Oriental argued that the typhoon warranty in the reinsurance policy was to be construed in the same way as that in the original policy and that the only sensible way in which the latter could be construed was “by reference to what would be understood by the typhoon warranty in that particular jurisdiction”. The Court of Appeal was prepared to accept that in the circumstances of this case, where the warranties in the original and reinsurance policies were in almost identical terms, where there was a follow the settlements clause and “it was common ground that there was no material difference between English law and Philippine law with respect to policy interpretation or the effect of a breach of warranty”, the two

clauses should be construed identically. However, there was no evidence adduced as to what would be understood in the Philippines by such a typhoon warranty or as to how the typhoon warranty in the original policy might be interpreted as a matter of Philippine law (which rather begs the question as to how it could have been common ground that there was no difference between English and Philippine law).
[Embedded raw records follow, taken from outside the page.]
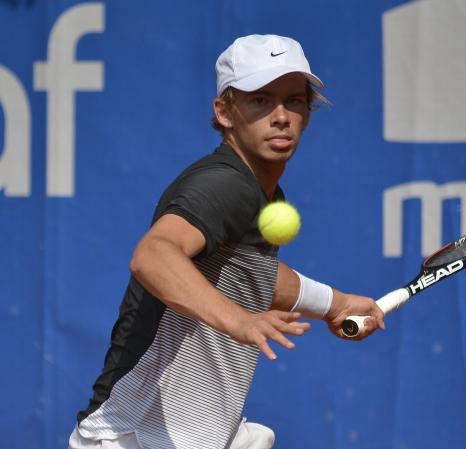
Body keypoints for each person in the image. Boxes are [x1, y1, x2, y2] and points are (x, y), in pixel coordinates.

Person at [68, 34, 385, 449]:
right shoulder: (224, 184)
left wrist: (335, 304)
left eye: (294, 101)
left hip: (190, 435)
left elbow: (251, 274)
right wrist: (240, 321)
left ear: (308, 113)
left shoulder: (260, 191)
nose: (281, 116)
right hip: (135, 436)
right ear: (224, 112)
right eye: (260, 100)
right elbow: (153, 255)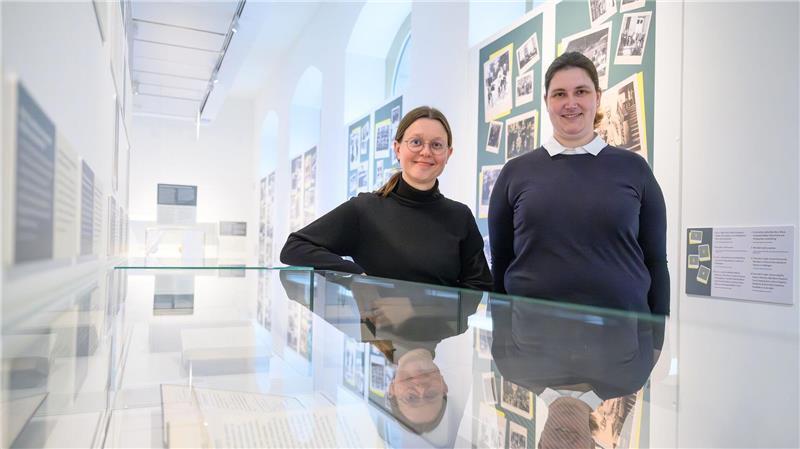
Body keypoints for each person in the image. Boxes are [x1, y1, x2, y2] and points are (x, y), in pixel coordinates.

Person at [488, 51, 669, 314]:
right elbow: (501, 262)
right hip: (531, 342)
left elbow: (656, 261)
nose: (570, 102)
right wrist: (501, 340)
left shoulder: (634, 169)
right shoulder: (515, 173)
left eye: (581, 92)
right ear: (547, 101)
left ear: (597, 97)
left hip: (621, 342)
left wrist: (656, 338)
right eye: (559, 94)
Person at [281, 106, 492, 291]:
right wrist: (355, 275)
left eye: (436, 145)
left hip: (440, 334)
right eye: (416, 142)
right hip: (380, 335)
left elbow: (479, 284)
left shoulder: (459, 216)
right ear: (397, 148)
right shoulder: (365, 209)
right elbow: (294, 247)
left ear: (448, 154)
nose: (426, 152)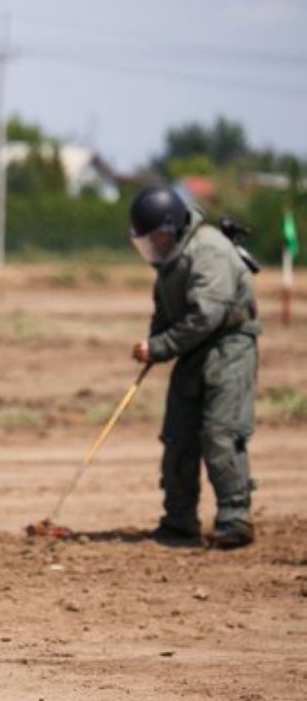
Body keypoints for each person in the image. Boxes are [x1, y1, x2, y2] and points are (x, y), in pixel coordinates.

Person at [128, 185, 261, 549]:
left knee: (220, 432)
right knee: (178, 437)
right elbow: (165, 313)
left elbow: (206, 315)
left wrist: (161, 346)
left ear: (172, 228)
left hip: (229, 348)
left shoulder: (209, 250)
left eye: (155, 239)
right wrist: (154, 346)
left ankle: (235, 518)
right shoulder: (170, 262)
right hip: (192, 352)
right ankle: (179, 521)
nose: (152, 249)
Therefore the Court had to construe the clause in the reinsurance policy in accordance with its terms and in accordance with English law.

Jurisdiction and enforcement of judgments Since 2002, the Brussels Regulation has governed the jurisdiction and enforcement of judgments in European civil law matters. Concerns about aspects of the application of the Regulation led the European Commission to enter into a consultation, the result of which is a revised Regulation. The revised Brussels Regulation was published in the Official Journal of the European Union in December 2012 and will take effect from 10 January 2015.

The general rule that the courts in the EU Member State where the defendant is domiciled have jurisdiction is left unchanged. Likewise, the special jurisdiction rules remain largely unchanged.

The key changes are as follows:

> Under the Brussels Regulation, in order for an exclusive jurisdiction agreement in favour of an EU Member State to be valid, at least one of the parties has to be domiciled in an EU Member State. The revised Brussels Regulation extends its scope of application so that jurisdiction agreements in favour of courts in an EU Member State are in certain circumstances valid even if none of the parties is domiciled in an EU Member State.

> One of the great concerns with the Brussels Regulation is the lack of flexibility in the application of the lis pendens rule. This inflexibility allowed ‘torpedo’ tactics, whereby a prospective defendant takes the pre-emptive step of commencing proceedings in an EU Member State different from the one designated in the jurisdiction clause with the aim of causing delay, to flourish. The revised Brussels Regulation attempts to halt ‘torpedo’ tactics by giving more importance to exclusive jurisdiction agreements rather than the court first seised.

> Arbitration is excluded from the scope of the Brussels Regulation. The arbitration exclusion coupled with the European Court of Justice decision in Allianz SpA v West Tankers Inc (Case C-185/07) made it possible to bring, in breach of an arbitration clause, proceedings in another EU Member State to defeat and delay the arbitration clause. The revised Brussels Regulation attempts to overcome these difficulties and problems by reinforcing and clarifying the arbitration exemption.

> Under the Brussels Regulation, a judgment creditor has, before it can enforce a judgment handed down in one EU Member State in another EU Member State, to obtain a declaration of enforceability from the enforcing EU Member State court. As this process can take several months and be costly, the revised Brussels Regulation will simplify the procedure for the recognition and enforcement of one EU Member State judgment in other EU Member States.